Please print all of the records that follow with nothing altered.
[Start of section]
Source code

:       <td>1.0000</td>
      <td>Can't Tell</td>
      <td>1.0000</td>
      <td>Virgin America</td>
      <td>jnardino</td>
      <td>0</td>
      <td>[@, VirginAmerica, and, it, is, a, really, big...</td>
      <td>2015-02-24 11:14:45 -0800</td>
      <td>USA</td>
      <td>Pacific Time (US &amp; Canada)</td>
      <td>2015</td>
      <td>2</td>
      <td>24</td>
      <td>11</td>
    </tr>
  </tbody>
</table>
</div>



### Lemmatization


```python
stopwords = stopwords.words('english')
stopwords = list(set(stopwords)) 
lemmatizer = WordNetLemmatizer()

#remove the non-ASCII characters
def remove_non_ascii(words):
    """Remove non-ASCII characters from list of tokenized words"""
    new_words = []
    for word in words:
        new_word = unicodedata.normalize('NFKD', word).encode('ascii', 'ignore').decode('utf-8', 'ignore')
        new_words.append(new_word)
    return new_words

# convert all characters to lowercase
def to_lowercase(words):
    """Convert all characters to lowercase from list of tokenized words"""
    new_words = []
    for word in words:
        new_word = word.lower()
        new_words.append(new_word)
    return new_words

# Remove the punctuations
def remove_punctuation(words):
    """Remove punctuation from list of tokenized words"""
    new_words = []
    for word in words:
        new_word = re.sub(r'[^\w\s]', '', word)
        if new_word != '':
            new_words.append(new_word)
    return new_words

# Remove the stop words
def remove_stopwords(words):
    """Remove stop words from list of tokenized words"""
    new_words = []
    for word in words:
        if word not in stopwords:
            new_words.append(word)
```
[End of section]
§ **Written reply**
Source code

:       <td>1.0000</td>
      <td>Can't Tell</td>
      <td>1.0000</td>
      <td>Virgin America</td>
      <td>jnardino</td>
      <td>0</td>
      <td>[@, VirginAmerica, and, it, is, a, really, big...</td>
      <td>2015-02-24 11:14:45 -0800</td>
      <td>USA</td>
      <td>Pacific Time (US &amp; Canada)</td>
      <td>2015</td>
      <td>2</td>
      <td>24</td>
      <td>11</td>
    </tr>
  </tbody>
</table>
</div>



### Lemmatization


```python
stopwords = stopwords.words('english')
stopwords = list(set(stopwords)) 
lemmatizer = WordNetLemmatizer()

#remove the non-ASCII characters
def remove_non_ascii(words):
    """Remove non-ASCII characters from list of tokenized words"""
    new_words = []
    for word in words:
        new_word = unicodedata.normalize('NFKD', word).encode('ascii', 'ignore').decode('utf-8', 'ignore')
        new_words.append(new_word)
    return new_words

# convert all characters to lowercase
def to_lowercase(words):
    """Convert all characters to lowercase from list of tokenized words"""
    new_words = []
    for word in words:
        new_word = word.lower()
        new_words.append(new_word)
    return new_words

# Remove the punctuations
def remove_punctuation(words):
    """Remove punctuation from list of tokenized words"""
    new_words = []
    for word in words:
        new_word = re.sub(r'[^\w\s]', '', word)
        if new_word != '':
            new_words.append(new_word)
    return new_words

# Remove the stop words
def remove_stopwords(words):
    """Remove stop words from list of tokenized words"""
    new_words = []
    for word in words:
        if word not in stopwords:
            new_words.append(word)
```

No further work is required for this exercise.